• [About this exercise] Leave the images out and repeat the data exactly as given.

Box coordinate transitions
[Start of Attachment]
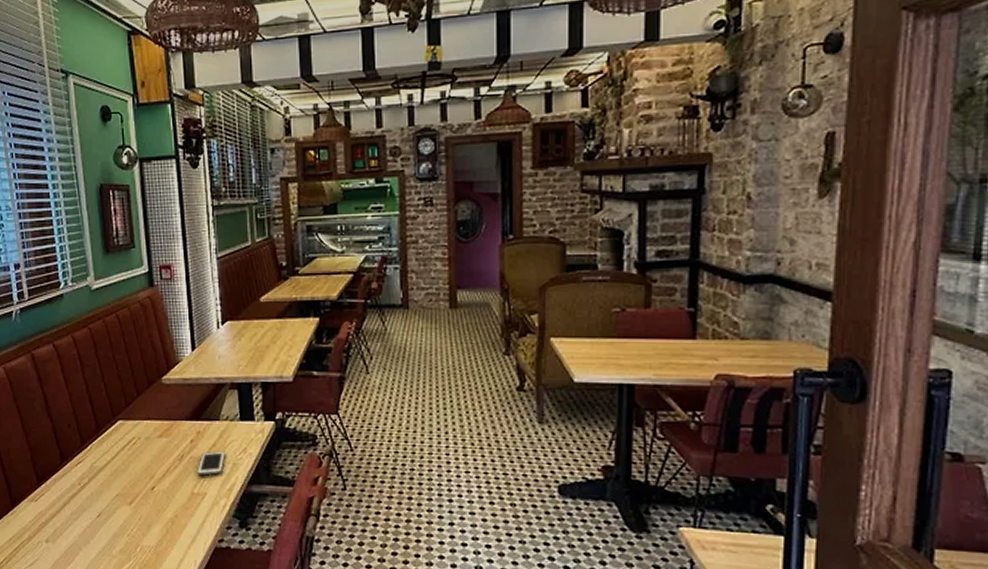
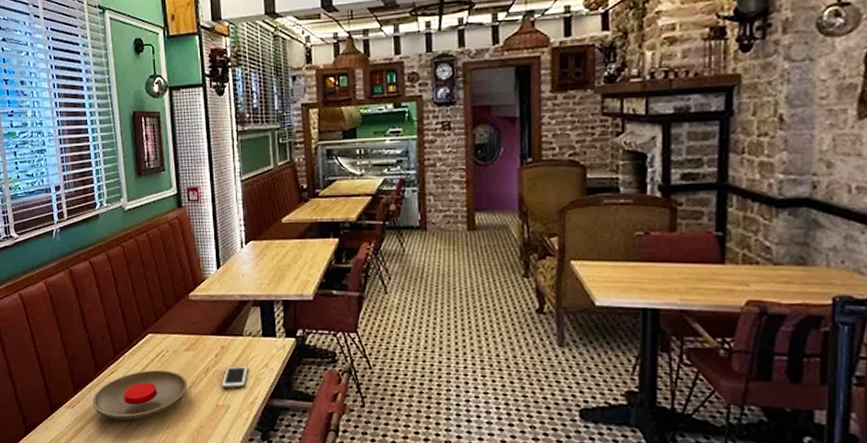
plate: none [58,458,161,512] -> present [92,369,188,421]

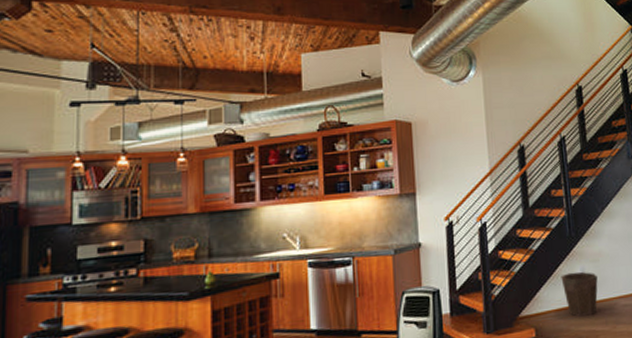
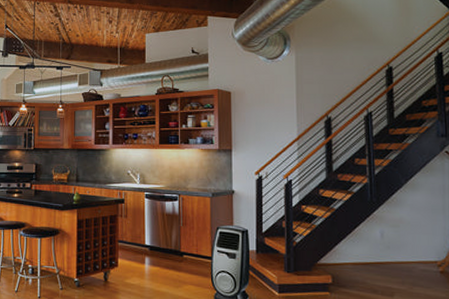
waste bin: present [561,271,598,317] -> none [359,233,397,274]

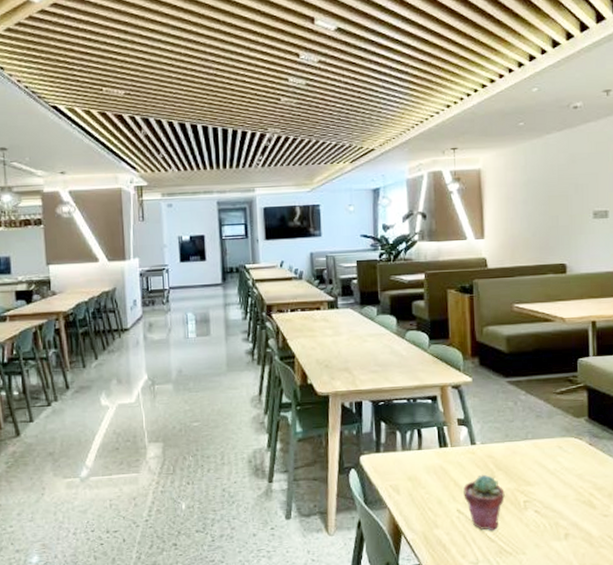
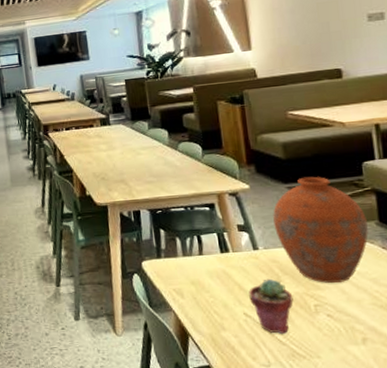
vase: none [492,371,578,479] -> present [273,176,368,283]

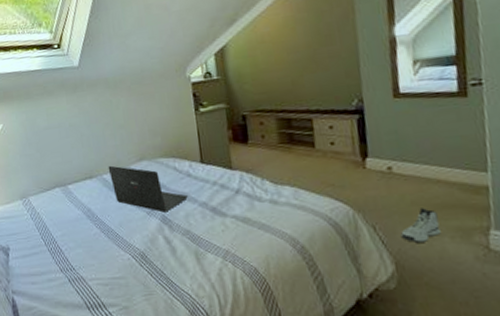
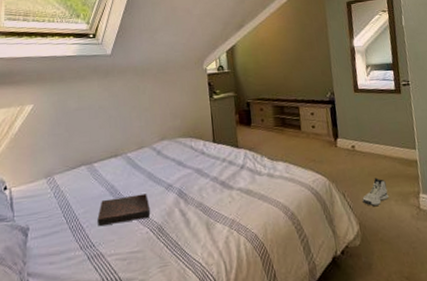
book: none [76,218,131,249] -> present [97,193,150,226]
laptop: present [108,165,188,213] -> none [132,144,201,187]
[End of Attachment]
• [Reply to the exercise]
plate: none [58,458,161,512] -> present [92,369,188,421]

waste bin: present [561,271,598,317] -> none [359,233,397,274]

vase: none [492,371,578,479] -> present [273,176,368,283]

book: none [76,218,131,249] -> present [97,193,150,226]
laptop: present [108,165,188,213] -> none [132,144,201,187]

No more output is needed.